There are different types of positive emotions: You can be happy, enthusiastic, content, confident, interested, alert or blissful, among a number of other adjectives you might use when you feel more like smiling than frowning. All of these good feelings can be lumped together under the term positive affect, meaning the extent to which you experience yay-worthy emotions.
In general, positive affect has been linked to good sleep, but that doesn't mean that all positive emotions influence rest in the same way, or to the same degree. In a new study, researchers at the University of California, Irvine and Carnegie Mellon fleshed out the feel-good, sleep-well link. They found that "high-arousing" forms of positive affect, such as pep, vigor and enthusiasm, help with sleep more than low-arousing forms, such as calmness.
Affect, in general, is the experience of having an emotion. Someone who scores high on positive affect enjoys good feelings frequently and intensely. Sometimes, researchers distinguish between state positive affect, a measure of how good you feel right now, and trait positive affect, a measure of your longer-term, overall proclivity towards positive emotions. So, an ordinarily peppy person who's having a crap sandwich of a day would score low on state positive affect, but high for trait.

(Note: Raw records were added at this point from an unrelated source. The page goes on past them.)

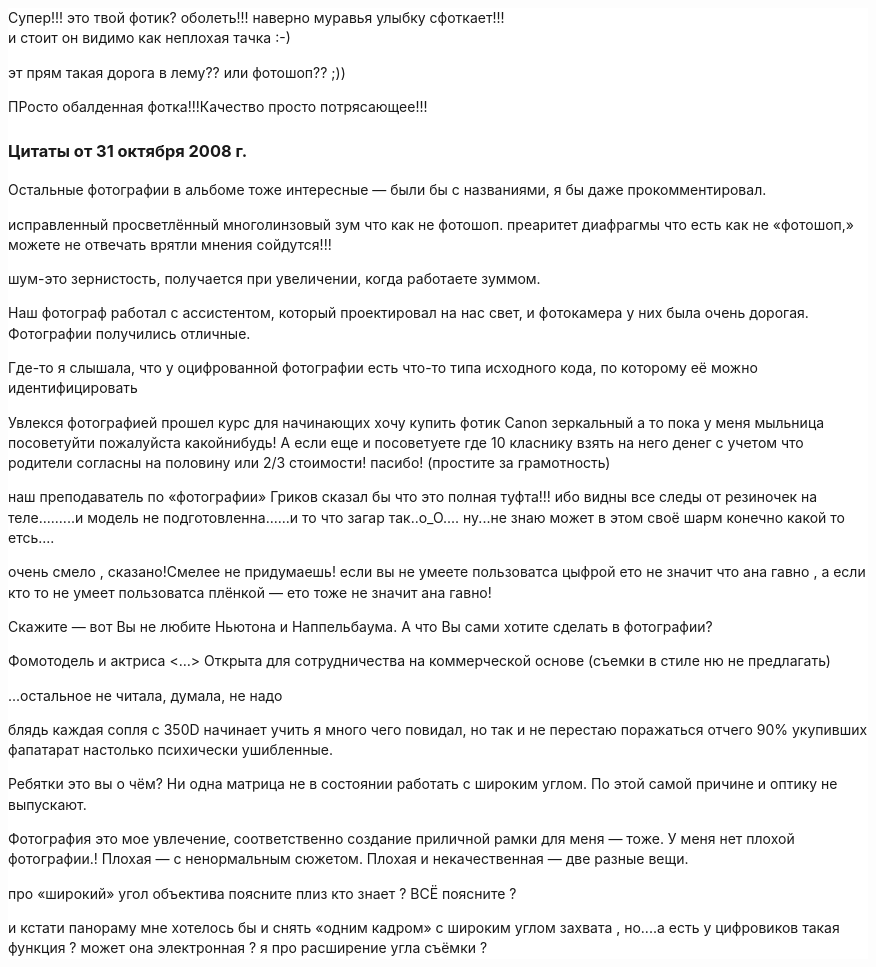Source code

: Супер!!! это твой фотик? оболеть!!! наверно муравья улыбку сфоткает!!!<br>
и стоит он видимо как неплохая тачка :-)

эт прям такая дорога в лему?? или фотошоп?? ;))

ПРосто обалденная фотка!!!Качество просто потрясающее!!!



### Цитаты от 31 октября 2008 г.

Остальные фотографии в альбоме тоже интересные — были бы с названиями, я бы даже прокомментировал.

исправленный просветлённый многолинзовый зум что как не фотошоп. преаритет диафрагмы что есть как не «фотошоп,» можете не отвечать врятли мнения сойдутся!!!

шум-это зернистость, получается при увеличении, когда работаете зуммом.

Наш фотограф работал с ассистентом, который проектировал на нас свет, и фотокамера у них была очень дорогая. Фотографии получились отличные.

Где-то я слышала, что у оцифрованной фотографии есть что-то типа исходного кода, по которому её можно идентифицировать

Увлекся фотографией прошел курс для начинающих хочу купить фотик Canon зеркальный а то пока у меня мыльница посоветуйти пожалуйста какойнибудь! А если еще и посоветуете где 10 класнику взять на него денег с учетом что родители согласны на половину или 2/3 стоимости! пасибо! (простите за грамотность)

наш преподаватель по «фотографии» Гриков сказал бы что это полная туфта!!!
ибо видны все следы от резиночек на теле.........и модель не подготовленна......и то что загар так..о_О....
ну...не знаю может в этом своё шарм конечно какой то етсь....

очень смело , сказано!Смелее не придумаешь! если вы не умеете пользоватса цыфрой ето не значит что ана гавно , а если кто то не умеет пользоватса плёнкой — ето тоже не значит ана гавно!

Скажите — вот Вы не любите Ньютона и Наппельбаума.
А что Вы сами хотите сделать в фотографии?

Фомотодель и актриса &lt;&hellip;&gt; Открыта для сотрудничества на коммерческой основе (съемки в стиле ню не предлагать)

...остальное не читала, думала, не надо

блядь
каждая сопля с 350D начинает учить
я много чего повидал, но так и не перестаю поражаться отчего 90% укупивших фапатарат настолько психически ушибленные.

Ребятки это вы о чём? Ни одна матрица не в состоянии работать с широким углом. По этой самой причине и оптику не выпускают.

Фотография это мое увлечение, соответственно создание приличной рамки для меня — тоже. У меня нет плохой фотографии.!  Плохая — с ненормальным сюжетом.  Плохая и некачественная — две разные вещи. 

про «широкий» угол объектива поясните плиз кто знает ? ВСЁ поясните ?

и кстати панораму мне хотелось бы и снять «одним кадром» с широким углом захвата , но....а есть у цифровиков такая функция ? может она электронная ? я про расширение угла съёмки ?
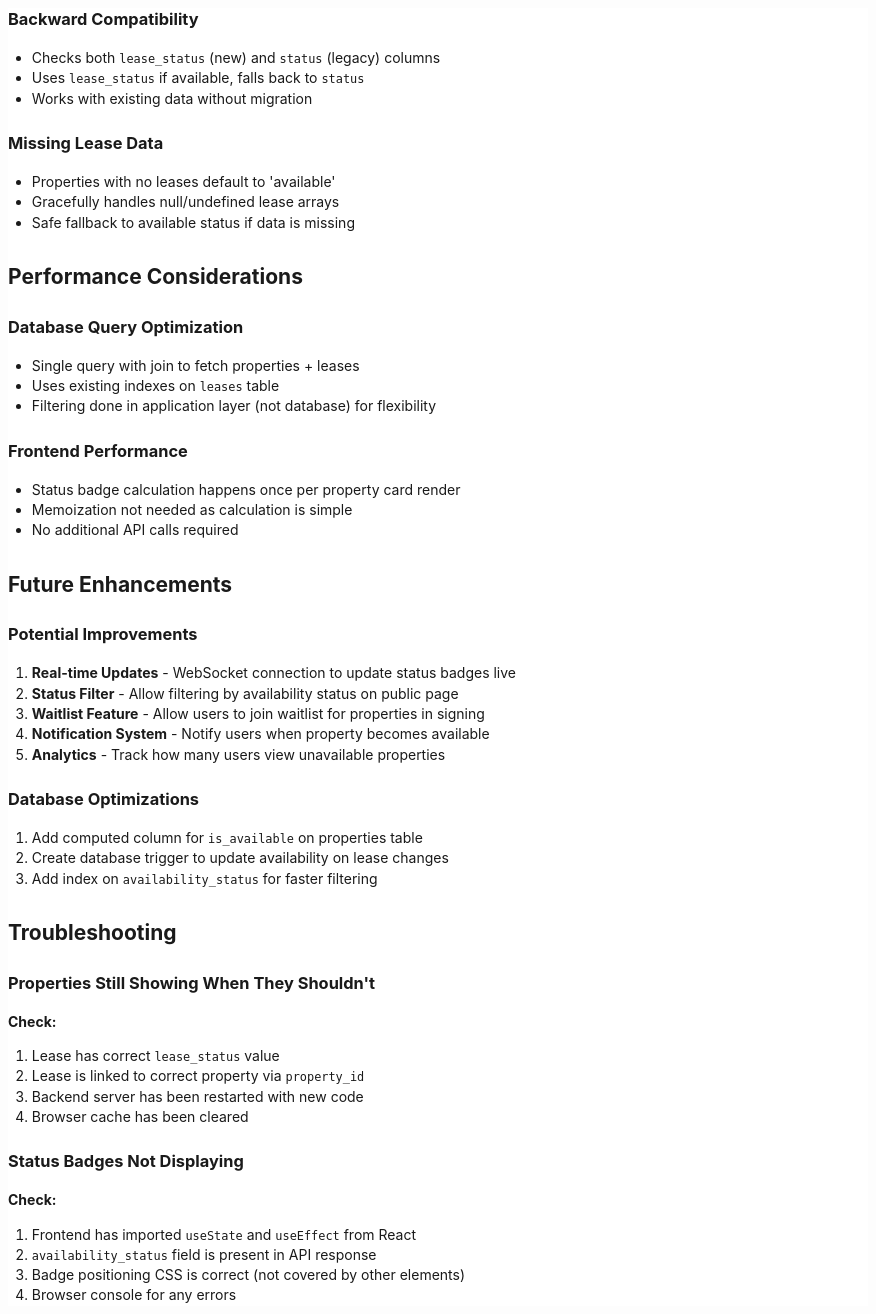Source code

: ### Backward Compatibility
- Checks both `lease_status` (new) and `status` (legacy) columns
- Uses `lease_status` if available, falls back to `status`
- Works with existing data without migration

### Missing Lease Data
- Properties with no leases default to 'available'
- Gracefully handles null/undefined lease arrays
- Safe fallback to available status if data is missing

## Performance Considerations

### Database Query Optimization
- Single query with join to fetch properties + leases
- Uses existing indexes on `leases` table
- Filtering done in application layer (not database) for flexibility

### Frontend Performance
- Status badge calculation happens once per property card render
- Memoization not needed as calculation is simple
- No additional API calls required

## Future Enhancements

### Potential Improvements
1. **Real-time Updates** - WebSocket connection to update status badges live
2. **Status Filter** - Allow filtering by availability status on public page
3. **Waitlist Feature** - Allow users to join waitlist for properties in signing
4. **Notification System** - Notify users when property becomes available
5. **Analytics** - Track how many users view unavailable properties

### Database Optimizations
1. Add computed column for `is_available` on properties table
2. Create database trigger to update availability on lease changes
3. Add index on `availability_status` for faster filtering

## Troubleshooting

### Properties Still Showing When They Shouldn't
**Check:**
1. Lease has correct `lease_status` value
2. Lease is linked to correct property via `property_id`
3. Backend server has been restarted with new code
4. Browser cache has been cleared

### Status Badges Not Displaying
**Check:**
1. Frontend has imported `useState` and `useEffect` from React
2. `availability_status` field is present in API response
3. Badge positioning CSS is correct (not covered by other elements)
4. Browser console for any errors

Research on affect, both positive and negative, tends to be heavy on psych jargon. And, while some studies have simple, soundbite-friendly takeaways — "Messiness is a sign of intelligence" or "Cursing is good for you" — this is not one of those studies. Here are the main questions researchers set out to answer:
- Is being in a good mood always beneficial to sleep, or does it do more for rest in certain contexts? Researchers hypothesized that positive affect has the biggest impact on sleep during periods of high stress, when positive emotions act as a buffer against the rest-ruining effects of stress.
- Do low-arousing and high-arousing types of positive affect influence sleep differently? It might seem like calm people have the advantage here since arousal typically isn't conducive to falling asleep. You're too stimulated to simmer down. But, stress also may be a more manageable monster if you have the high-energy disposition to handle it.
The study actually involved two separate studies. In both cases, participants were college students who assessed their moods (affect) and sleep habits. For the first study, 99 participants reported on two nights of sleep during the middle of the semester. The second study required (different) students to keep sleep diaries during final exams — presumably, a high-stress time on college campuses. Together, the two studies let researchers see how positive emotions affected students' sleep at varying stress levels.
So, which students got the best sleep during finals? Pep-filled ones.
Positive affect was linked to better sleep in both studies. But once researchers analyzed different types of positive affect separately, they saw that high-arousing feelings had a different relationship with sleep than calmness, or even happiness, which falls into the "mid-arousing" category, apparently. If this seems too abstract, think of the uber-chipper Chris Traeger on "Parks and Recreation" (Rob Lowe's character). That's the sort of person who could sleep like a log during finals, lit-rally.
Fleeting bouts of pep, however, did not appear to help students sleep during final exams. "The transient arousal paired with feelings of enthusiasm, vigor and so forth may not aid sleep in a given day," researchers wrote.
Trait calm (being an overall calm person) also did not emerge as helpful for resting under stress. It wasn't clear whether or not state calm (feeling calm today, but not all the time) is useful for sleeping — the two studies didn't jibe in this respect. But, the confusing picture of calmness might have something to do with cultural ideals: Eastern cultures put calmness on a pedestal, but Americans are more likely to covet energy or enthusiasm. So, participants may not have evaluated calmness as researchers intended.
It's worth mentioning that researchers measured good sleep primarily in terms of sleep efficiency, which is the percentage of time in bed actually spent sleeping. They also considered sleep quality, which is a subjective assessment of restfulness upon waking up, and sleep duration, which is self-explanatory.
It's a complicated study that leaves plenty of questions unanswered, such as whether or not positive affect has the same impact on sleep for night owls and morning birds.
And if you're still looking for a tidy takeaway, how about: Mad chill people don't always come out ahead.